Kelly: Yes, there is a lot of information available, but it often isn’t accurate or appropriate to the person seeking to recover from chronic back pain. For example, sometimes clients come to me and say that they have researched on the Internet what exercises to do. When they show them to me it’s obvious that those exercises are not suitable for them. That doesn’t mean the exercises are bad, they’re just not right for that particular type of back pain. Standard solutions simply don’t work. Many people don’t know that. So, I think a one-stop quality online resource, like BackMentor.Me, which advocates a personalised multifaceted approach is very valuable and will help many recover from chronic back pain.
“Tennis elbow” illustrates the general point that people often don’t know what to do about their ailments. Professional tennis players don’t get “tennis elbow”, only tennis enthusiasts do. That’s because professional athletes know how much time to spend on training, warm up, rest etc. And they know what exercises they need to do. Tennis enthusiasts don’t have that knowledge and insight.
Also, most people don’t know that a slipped disc often isn’t a life sentence. On the contrary they think they are stuck with the pain forever, because that’s what doctors tell them. If you believe there is nothing you can do to recover from chronic back pain, you will stop looking for solutions.
The fact is, however, that discs don’t “slip” because top and bottom of the discs are firmly attached to the vertebrae. Muscle imbalances and weakness put more pressure on the discs and this compression may then result in a disc bulging, but the disc doesn’t actually move or slip. Strengthening up the core muscles provides a natural traction effect on the spine, which makes the bulge go back in again.
Armand: So, why don’t doctors just tell their patients that strengthening up is the solution to their disc problems?
Kelly: I don’t know, but I suspect that it’s because in some cases this may not happen.
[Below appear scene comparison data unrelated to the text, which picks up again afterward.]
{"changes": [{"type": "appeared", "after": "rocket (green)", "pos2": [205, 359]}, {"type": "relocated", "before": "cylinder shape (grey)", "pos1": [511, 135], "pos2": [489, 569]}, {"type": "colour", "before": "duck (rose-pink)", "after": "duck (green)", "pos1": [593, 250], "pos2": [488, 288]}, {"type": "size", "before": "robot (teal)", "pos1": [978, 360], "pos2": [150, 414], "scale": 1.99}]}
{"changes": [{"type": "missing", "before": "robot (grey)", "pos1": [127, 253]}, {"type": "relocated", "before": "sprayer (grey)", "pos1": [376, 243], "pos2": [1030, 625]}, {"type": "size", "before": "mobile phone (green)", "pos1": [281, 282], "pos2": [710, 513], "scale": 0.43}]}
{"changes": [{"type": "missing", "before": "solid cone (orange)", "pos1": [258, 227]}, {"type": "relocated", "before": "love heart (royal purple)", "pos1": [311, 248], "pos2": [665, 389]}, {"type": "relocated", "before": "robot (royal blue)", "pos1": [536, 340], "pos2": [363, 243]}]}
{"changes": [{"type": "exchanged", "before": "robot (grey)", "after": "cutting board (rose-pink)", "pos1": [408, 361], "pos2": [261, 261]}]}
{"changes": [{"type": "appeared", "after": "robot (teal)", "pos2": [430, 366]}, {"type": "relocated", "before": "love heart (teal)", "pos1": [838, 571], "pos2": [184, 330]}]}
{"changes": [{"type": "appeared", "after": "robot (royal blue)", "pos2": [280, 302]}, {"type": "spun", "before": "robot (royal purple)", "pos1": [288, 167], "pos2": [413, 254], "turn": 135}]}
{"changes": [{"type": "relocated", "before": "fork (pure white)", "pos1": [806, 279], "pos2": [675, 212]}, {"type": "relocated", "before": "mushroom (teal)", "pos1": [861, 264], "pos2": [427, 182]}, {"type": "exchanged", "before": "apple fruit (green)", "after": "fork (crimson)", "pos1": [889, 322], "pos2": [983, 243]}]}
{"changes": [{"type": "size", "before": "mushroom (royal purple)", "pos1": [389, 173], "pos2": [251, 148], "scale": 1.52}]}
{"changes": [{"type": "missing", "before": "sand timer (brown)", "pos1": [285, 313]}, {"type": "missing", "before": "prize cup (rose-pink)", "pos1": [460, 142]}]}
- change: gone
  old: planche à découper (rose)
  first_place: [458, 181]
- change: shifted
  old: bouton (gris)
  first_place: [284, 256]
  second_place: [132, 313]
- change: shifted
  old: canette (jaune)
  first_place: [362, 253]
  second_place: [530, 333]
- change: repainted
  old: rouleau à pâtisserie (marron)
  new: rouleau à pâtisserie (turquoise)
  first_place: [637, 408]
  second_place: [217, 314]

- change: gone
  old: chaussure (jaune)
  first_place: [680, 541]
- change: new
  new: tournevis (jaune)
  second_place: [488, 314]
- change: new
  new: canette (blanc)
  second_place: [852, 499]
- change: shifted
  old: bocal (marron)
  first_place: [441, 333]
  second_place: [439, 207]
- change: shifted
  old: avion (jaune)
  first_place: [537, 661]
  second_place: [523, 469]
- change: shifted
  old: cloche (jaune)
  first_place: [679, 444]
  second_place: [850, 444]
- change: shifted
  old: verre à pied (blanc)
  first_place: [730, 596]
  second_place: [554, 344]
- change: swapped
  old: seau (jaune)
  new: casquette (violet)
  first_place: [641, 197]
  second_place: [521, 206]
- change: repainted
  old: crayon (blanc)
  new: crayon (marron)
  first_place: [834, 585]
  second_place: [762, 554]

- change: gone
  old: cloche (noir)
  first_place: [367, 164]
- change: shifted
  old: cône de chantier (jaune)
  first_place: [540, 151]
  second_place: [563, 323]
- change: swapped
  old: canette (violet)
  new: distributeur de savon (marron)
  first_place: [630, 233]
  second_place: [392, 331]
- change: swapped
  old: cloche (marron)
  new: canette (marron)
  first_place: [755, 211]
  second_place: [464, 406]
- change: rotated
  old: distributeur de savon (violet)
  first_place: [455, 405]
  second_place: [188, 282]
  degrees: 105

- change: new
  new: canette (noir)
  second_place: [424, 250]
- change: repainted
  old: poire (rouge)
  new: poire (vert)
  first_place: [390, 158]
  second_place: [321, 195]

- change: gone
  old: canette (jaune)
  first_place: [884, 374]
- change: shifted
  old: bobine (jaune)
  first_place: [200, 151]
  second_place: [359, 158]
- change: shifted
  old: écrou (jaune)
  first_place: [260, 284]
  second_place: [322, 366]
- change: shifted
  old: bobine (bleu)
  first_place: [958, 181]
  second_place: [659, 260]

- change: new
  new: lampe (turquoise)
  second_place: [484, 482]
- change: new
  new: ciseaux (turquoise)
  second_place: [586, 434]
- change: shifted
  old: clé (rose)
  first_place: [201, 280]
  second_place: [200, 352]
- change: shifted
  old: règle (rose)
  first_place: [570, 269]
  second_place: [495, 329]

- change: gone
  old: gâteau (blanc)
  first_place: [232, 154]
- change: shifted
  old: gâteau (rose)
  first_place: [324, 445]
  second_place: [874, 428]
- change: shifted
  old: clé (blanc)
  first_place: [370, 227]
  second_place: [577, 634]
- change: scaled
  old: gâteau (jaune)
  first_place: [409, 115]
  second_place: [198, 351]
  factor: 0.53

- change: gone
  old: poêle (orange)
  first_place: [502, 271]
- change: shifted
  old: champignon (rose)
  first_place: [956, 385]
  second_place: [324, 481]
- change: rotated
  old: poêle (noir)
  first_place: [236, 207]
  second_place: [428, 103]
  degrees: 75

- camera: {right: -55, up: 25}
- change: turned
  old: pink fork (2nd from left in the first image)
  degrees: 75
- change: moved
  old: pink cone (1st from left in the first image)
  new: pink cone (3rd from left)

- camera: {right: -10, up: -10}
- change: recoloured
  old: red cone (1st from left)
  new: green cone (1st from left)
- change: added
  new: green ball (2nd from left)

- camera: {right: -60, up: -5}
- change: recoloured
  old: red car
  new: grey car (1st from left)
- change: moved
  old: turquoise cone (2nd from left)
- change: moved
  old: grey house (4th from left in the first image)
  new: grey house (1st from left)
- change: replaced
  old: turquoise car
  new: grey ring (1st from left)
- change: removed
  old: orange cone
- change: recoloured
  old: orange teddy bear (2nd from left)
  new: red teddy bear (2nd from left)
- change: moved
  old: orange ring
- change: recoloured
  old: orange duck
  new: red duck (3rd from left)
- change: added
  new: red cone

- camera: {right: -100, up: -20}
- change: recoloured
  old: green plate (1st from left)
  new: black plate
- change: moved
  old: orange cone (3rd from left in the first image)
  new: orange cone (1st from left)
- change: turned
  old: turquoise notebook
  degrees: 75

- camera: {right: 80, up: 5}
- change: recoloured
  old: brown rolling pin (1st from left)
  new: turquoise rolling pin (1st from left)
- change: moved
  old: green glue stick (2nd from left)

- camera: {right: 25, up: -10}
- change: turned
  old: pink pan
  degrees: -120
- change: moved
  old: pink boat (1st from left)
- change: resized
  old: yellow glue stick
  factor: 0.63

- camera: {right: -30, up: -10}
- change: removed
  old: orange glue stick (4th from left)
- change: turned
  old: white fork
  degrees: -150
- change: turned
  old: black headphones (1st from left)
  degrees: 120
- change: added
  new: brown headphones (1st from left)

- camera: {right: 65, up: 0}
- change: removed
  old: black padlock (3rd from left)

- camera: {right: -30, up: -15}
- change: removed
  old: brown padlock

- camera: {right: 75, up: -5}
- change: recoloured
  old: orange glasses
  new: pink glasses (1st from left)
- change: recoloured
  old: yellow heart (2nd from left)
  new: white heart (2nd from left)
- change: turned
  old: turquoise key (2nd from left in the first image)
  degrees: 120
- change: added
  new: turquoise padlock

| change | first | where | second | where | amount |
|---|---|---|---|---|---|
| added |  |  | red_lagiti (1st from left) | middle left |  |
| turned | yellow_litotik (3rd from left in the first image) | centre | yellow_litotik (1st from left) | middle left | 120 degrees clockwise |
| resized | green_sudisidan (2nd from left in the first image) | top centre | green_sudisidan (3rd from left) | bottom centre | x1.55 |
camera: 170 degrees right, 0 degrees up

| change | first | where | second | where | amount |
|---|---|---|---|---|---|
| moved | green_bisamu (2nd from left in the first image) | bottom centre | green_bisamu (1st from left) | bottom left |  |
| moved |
For example, in elderly people the discs may have suffered significant wear and are structurally not the same as they used to be. So, strengthening up may not make a bulge go back in.
Armand: You mentioned “mind-set” earlier as the second reason why many people are not recovering from back pain. What do you mean by that?
Kelly: Simply put, a lot of people with treatable back pain continue to suffer because they don’t spend enough time taking care of themselves.
Also, people don’t tend to care about prevention until after they’re in pain. Very few people come to me and say “I would like to make sure I am in good condition so I don’t get problems.” The few clients, who said exactly that, were inspired by somebody they respect who already recovered from an injury or pain.
So, “mind-set” or thought patterns play a large role. I have helped a client strengthen up and recover from severe pain so she could get back to work again. She was willing to establish her own fitness routine and only came back occasionally to make sure she was on track.
By contrast, another patient did not want to undertake enough physical strengthening on her own and, therefore, needed to see me every three weeks. Though I tried to convince her to do the exercises and training herself, she preferred to return every three weeks. She thought she was too busy to do it in any other way. Her mind-set was, “if I pay Kelly every three weeks I’ll be okay to function “.
Sometimes people just don’t want to put in the time and effort to take care of themselves, even when it’s obvious that’s what’s best for them.
Armand: Is there anything you can do as a trainer to help people get motivated?
Kelly: One effective approach is to design a 15 min morning exercise programme for the client. Once the benefits start to become apparent, the client will want a little more to try out. Bit by bit they then get motivated to try more and more.
I also train people to listen to their bodies and do something about those niggles before they turn into real problems.
Recover from chronic back pain – Key points
- In most cases back pain is a symptom, rather than a condition in its own right.
- Lack of knowledge stops many people from recovering from back pain.
- Being stuck in unhelpful repetitive thought patterns also stops many people from recovering.